--- Extracted information Enclosed Below ---

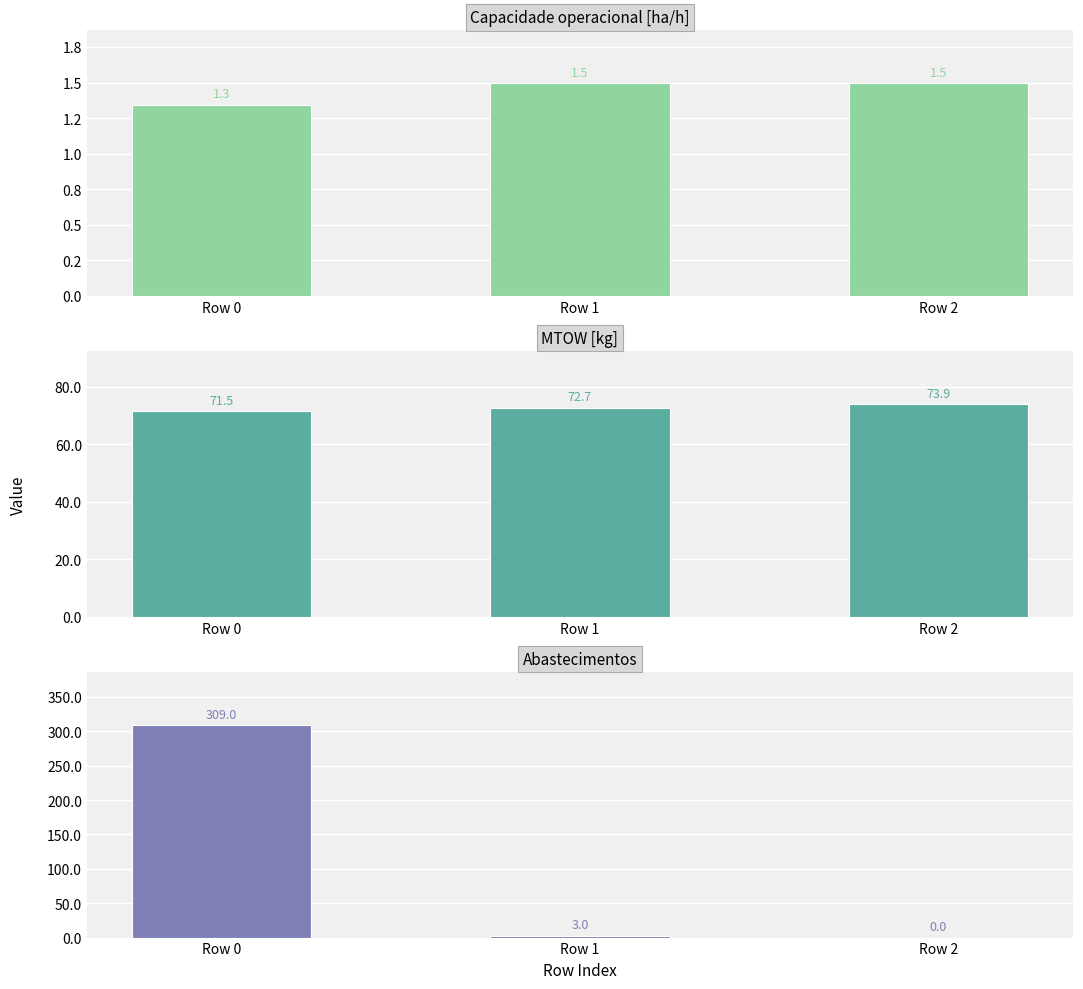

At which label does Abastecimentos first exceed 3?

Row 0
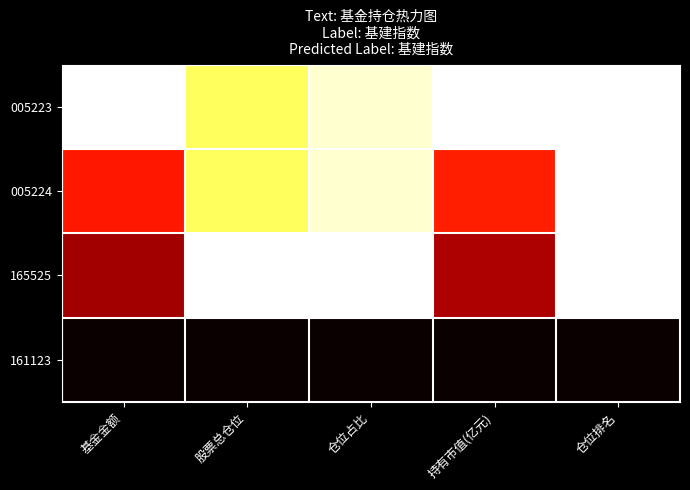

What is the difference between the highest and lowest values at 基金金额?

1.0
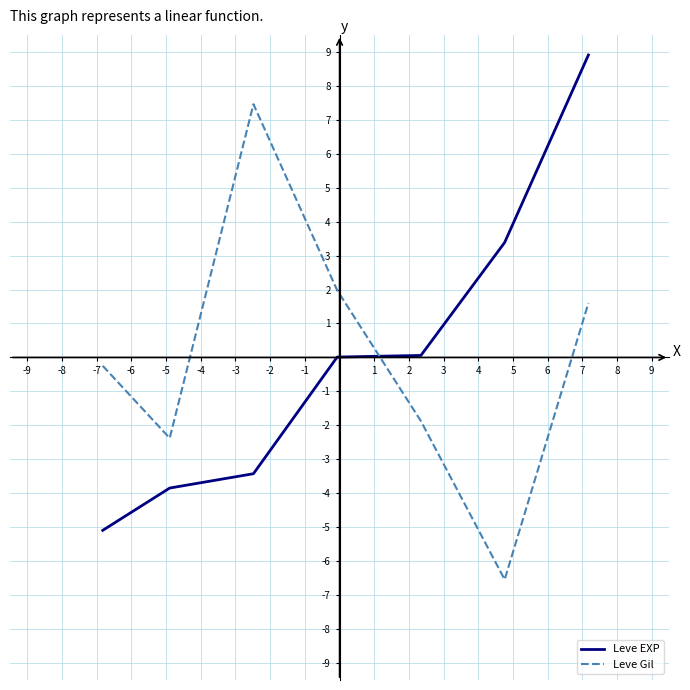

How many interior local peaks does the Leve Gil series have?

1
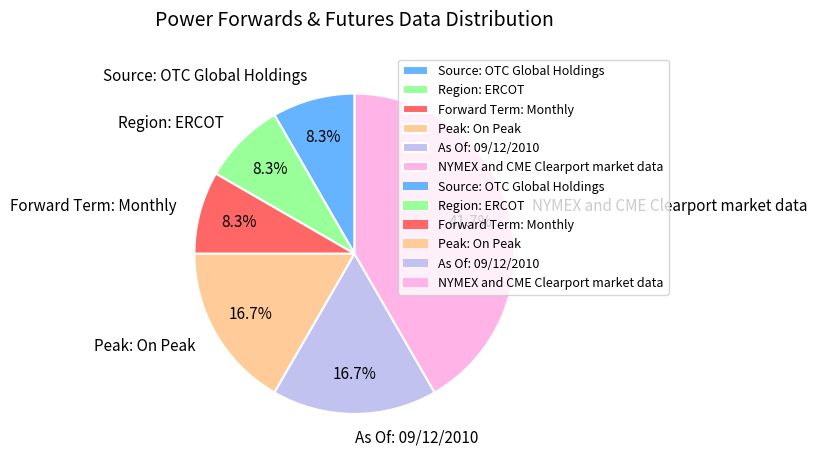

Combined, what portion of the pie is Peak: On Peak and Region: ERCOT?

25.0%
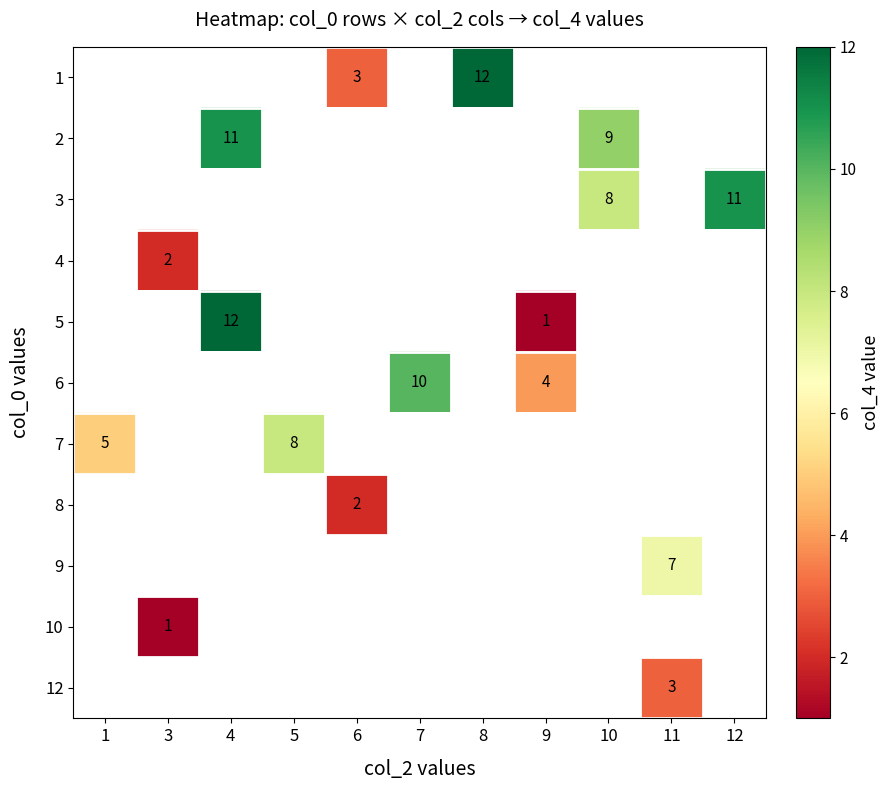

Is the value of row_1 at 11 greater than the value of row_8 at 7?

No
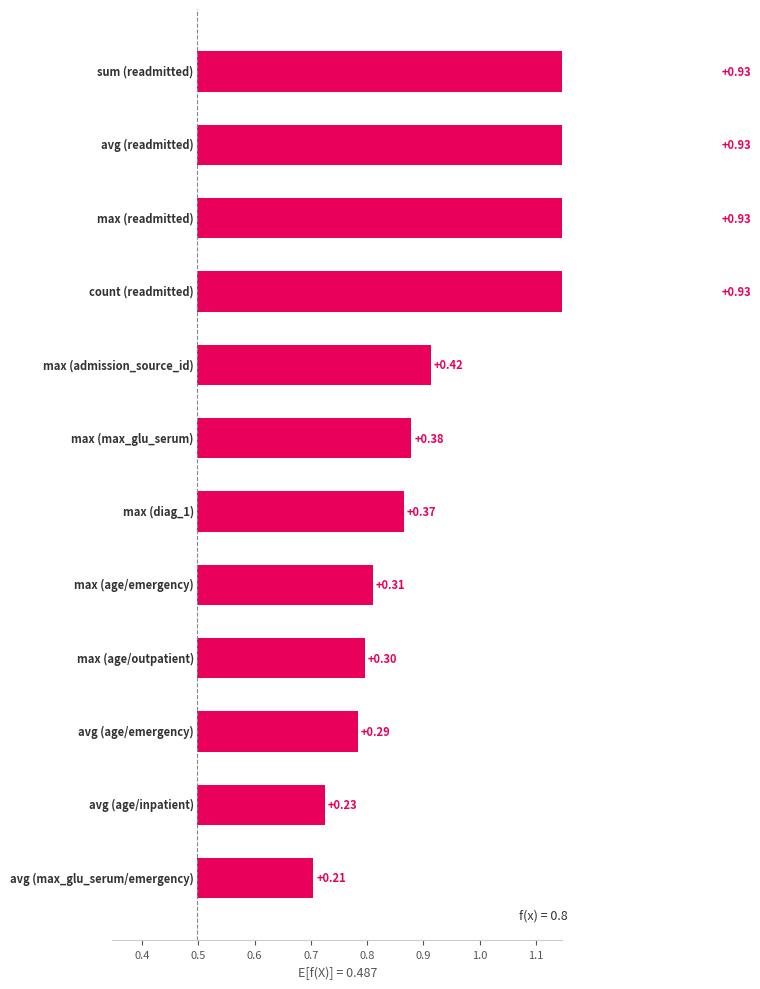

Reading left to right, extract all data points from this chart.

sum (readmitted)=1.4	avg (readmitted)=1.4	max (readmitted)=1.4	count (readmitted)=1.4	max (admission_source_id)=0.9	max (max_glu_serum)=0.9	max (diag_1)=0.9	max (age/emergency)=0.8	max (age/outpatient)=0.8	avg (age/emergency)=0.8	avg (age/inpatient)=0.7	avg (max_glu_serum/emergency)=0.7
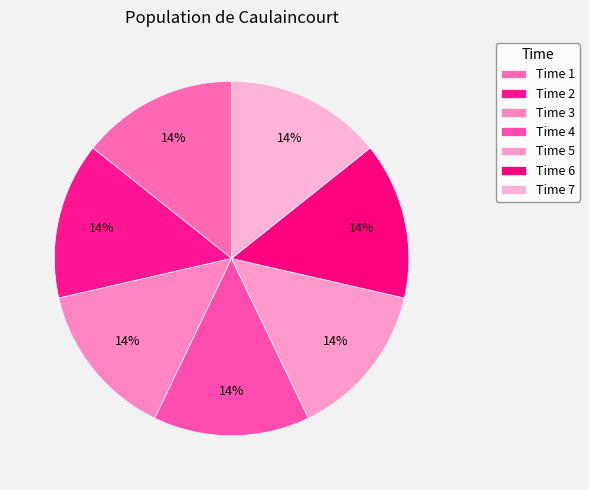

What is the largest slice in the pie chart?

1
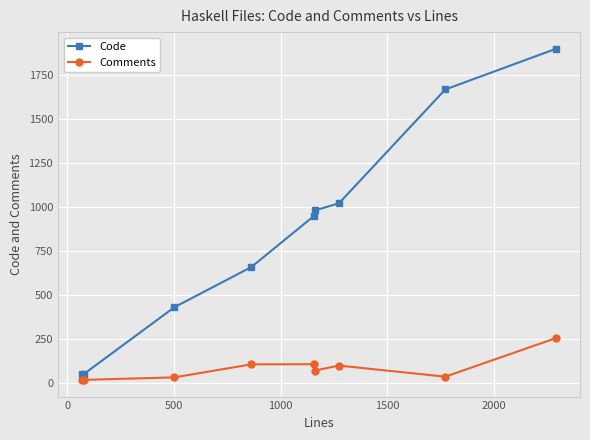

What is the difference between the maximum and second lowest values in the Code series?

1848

--- End of Enclosed Extracted information ---

Your task :: Retype all the rows above without changing a character, and leave the pictures out of your answer.

Output for this exercise ::
At which label does Abastecimentos first exceed 3?

Row 0

What is the difference between the highest and lowest values at 基金金额?

1.0

How many interior local peaks does the Leve Gil series have?

1

Combined, what portion of the pie is Peak: On Peak and Region: ERCOT?

25.0%

Is the value of row_1 at 11 greater than the value of row_8 at 7?

No

Reading left to right, extract all data points from this chart.

sum (readmitted)=1.4	avg (readmitted)=1.4	max (readmitted)=1.4	count (readmitted)=1.4	max (admission_source_id)=0.9	max (max_glu_serum)=0.9	max (diag_1)=0.9	max (age/emergency)=0.8	max (age/outpatient)=0.8	avg (age/emergency)=0.8	avg (age/inpatient)=0.7	avg (max_glu_serum/emergency)=0.7

What is the largest slice in the pie chart?

1

What is the difference between the maximum and second lowest values in the Code series?

1848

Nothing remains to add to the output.